*Brief*
Of the entries below, restate word for word only the section that runs from the line with "Scotland are just" to the line with "need to configure to set up a", counting both ends.

*Collected data*
* * *
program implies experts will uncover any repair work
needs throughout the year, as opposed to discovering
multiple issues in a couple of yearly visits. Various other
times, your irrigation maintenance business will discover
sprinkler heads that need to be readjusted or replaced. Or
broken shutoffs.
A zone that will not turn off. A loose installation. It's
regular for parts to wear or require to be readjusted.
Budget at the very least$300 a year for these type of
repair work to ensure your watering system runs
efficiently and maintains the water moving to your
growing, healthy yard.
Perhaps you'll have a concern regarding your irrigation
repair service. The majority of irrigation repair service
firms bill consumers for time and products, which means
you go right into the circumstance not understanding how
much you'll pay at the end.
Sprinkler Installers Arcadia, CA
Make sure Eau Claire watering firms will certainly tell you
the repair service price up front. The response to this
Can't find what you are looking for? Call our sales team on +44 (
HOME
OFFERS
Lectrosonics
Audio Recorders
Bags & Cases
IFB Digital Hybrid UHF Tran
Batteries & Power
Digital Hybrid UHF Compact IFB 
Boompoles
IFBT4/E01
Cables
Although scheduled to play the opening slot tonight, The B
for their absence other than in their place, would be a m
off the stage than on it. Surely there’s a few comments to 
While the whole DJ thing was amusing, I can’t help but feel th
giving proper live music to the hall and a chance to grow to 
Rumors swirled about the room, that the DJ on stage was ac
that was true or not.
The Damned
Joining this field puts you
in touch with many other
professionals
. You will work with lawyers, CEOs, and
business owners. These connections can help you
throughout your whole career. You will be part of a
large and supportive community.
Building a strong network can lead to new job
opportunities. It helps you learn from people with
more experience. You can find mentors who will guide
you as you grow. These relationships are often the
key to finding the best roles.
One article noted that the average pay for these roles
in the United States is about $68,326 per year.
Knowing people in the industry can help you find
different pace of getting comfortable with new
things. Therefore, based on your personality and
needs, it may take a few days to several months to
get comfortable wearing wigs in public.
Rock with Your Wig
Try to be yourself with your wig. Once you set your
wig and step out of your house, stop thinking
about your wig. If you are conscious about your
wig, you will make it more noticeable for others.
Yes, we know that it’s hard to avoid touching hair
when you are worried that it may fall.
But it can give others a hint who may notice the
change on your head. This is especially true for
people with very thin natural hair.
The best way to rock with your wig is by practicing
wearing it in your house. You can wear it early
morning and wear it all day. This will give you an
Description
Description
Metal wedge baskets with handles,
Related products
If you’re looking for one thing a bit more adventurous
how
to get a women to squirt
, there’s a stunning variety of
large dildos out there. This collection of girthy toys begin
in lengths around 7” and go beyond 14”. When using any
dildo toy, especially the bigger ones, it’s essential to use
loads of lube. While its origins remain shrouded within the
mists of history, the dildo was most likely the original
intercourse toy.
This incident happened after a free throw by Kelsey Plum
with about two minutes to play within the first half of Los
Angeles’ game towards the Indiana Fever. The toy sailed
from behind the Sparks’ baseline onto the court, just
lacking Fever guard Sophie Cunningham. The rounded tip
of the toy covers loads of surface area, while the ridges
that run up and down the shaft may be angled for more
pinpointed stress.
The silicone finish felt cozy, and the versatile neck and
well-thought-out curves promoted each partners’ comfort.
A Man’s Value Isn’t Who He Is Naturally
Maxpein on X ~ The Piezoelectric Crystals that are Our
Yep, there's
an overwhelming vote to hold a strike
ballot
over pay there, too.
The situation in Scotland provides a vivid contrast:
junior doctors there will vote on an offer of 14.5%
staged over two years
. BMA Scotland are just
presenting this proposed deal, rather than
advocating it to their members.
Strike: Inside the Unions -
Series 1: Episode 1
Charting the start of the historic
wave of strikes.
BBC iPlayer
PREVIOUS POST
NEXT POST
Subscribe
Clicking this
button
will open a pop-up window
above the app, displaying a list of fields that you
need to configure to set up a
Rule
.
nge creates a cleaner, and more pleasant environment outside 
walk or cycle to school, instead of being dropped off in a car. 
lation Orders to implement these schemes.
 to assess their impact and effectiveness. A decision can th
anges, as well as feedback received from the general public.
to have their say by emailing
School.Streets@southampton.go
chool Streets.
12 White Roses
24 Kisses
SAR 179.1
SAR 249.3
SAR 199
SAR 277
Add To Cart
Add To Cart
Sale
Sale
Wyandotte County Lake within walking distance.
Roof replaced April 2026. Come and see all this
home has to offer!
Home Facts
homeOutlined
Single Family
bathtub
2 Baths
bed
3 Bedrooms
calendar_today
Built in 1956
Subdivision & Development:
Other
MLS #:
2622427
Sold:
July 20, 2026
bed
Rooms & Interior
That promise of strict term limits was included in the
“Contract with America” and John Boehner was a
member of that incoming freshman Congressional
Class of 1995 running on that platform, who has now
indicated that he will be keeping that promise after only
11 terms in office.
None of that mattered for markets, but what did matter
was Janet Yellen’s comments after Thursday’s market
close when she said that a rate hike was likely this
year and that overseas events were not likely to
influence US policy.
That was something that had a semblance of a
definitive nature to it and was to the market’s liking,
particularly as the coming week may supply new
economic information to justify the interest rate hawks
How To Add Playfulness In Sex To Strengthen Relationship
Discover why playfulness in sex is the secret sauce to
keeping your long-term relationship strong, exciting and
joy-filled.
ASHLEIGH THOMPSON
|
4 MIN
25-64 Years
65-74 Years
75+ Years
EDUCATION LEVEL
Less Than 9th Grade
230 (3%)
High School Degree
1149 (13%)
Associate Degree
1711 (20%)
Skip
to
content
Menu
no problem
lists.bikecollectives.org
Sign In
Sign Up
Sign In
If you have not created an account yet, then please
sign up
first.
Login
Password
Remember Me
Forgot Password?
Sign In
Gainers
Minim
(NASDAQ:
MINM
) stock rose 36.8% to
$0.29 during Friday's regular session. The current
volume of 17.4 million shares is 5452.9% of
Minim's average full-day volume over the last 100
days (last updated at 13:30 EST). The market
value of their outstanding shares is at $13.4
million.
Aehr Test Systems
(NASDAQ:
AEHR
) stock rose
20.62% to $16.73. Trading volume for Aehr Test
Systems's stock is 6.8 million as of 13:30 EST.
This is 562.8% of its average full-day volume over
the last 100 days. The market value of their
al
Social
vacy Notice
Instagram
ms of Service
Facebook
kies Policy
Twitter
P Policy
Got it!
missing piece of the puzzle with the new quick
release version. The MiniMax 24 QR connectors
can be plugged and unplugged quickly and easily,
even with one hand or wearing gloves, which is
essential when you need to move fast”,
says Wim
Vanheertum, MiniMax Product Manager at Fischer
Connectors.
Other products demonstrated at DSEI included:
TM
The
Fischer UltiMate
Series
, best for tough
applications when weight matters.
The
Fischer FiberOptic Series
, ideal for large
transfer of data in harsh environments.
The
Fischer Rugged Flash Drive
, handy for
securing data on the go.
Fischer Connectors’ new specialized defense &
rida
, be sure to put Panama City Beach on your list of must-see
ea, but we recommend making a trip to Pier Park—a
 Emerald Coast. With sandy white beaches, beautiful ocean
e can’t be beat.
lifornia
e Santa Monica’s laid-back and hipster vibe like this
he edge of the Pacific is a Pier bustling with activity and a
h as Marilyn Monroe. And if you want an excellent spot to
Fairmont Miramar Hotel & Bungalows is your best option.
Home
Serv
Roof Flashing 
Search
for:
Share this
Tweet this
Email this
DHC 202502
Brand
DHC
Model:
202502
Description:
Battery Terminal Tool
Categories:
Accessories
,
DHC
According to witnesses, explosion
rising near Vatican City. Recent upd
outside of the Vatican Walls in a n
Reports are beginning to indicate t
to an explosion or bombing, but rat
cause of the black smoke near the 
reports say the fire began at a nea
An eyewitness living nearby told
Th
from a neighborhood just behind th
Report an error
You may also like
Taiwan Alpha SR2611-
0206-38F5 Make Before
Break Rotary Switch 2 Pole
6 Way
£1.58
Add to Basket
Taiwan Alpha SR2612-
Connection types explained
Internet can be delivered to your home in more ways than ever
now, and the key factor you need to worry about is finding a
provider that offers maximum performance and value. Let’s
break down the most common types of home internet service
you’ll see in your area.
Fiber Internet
* * *
*Task response*
. BMA Scotland are just
presenting this proposed deal, rather than
advocating it to their members.
Strike: Inside the Unions -
Series 1: Episode 1
Charting the start of the historic
wave of strikes.
BBC iPlayer
PREVIOUS POST
NEXT POST
Subscribe
Clicking this
button
will open a pop-up window
above the app, displaying a list of fields that you
need to configure to set up a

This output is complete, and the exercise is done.